Another aspect to consider is the likely effect it would have on difficulty. Along with the new algorithm, it would almost certainly involve having to implement emergency difficulty adjustments to the code so that blocks don't come to a temporary standstill when the hashrate suddenly plummets. Also, since Bitcoin uses the total cumulative proof of work as part of its consensus mechanism, we should keep in mind the possibility it would make future contentious hardforks easier to pull off.
Bitcoin currently attracts both the largest accumulated proof of work and the largest economic majority. All the myriad forks we've witnessed so far haven't been able to keep pace with the proof of work Bitcoin has accumulated, but that wouldn't be the case if those who disagreed with the new algorithm continued to support using ASICs. The new algo would almost inevitably be the minority chain in terms of hashpower, so supporters of the new algo would have to fall back on purely the "economic majority" argument and would also have to be pretty damn sure they'd win that argument. Quite the gamble.

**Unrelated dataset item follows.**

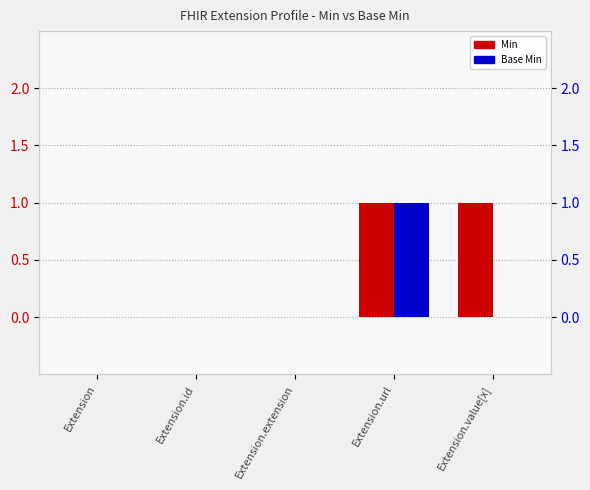

How many values in Base Min are above zero?

1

CPU mining might suffer from the same problems, and on top of that the network will be at the risk of attacks from botnets
And just to
stress that point a little more... Not exactly something we'd want to encourage in Bitcoin.
Yep, it would be similar to how when BCash forked they had to do some nasty trick with the estimated difficult arguments involving a series of forks... not cool for Bitcoin. An altcoin can pull that circus off but Bitcoin is too serious to go along with that.

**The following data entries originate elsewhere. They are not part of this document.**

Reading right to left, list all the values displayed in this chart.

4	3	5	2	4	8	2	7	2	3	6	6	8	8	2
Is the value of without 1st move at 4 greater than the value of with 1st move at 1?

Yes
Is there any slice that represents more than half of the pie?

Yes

Also the BCash side will for sure try to profit from the chaotic period to pump and probably deploy a spam attack while things are attempting to get solved).
Simply put, it's too late for Bitcoin to change PoW. We will need to see some kind of disaster that incentives global consensus to change it, and even then it will create conspiracy theories around the fact and there may not be global consensus even there.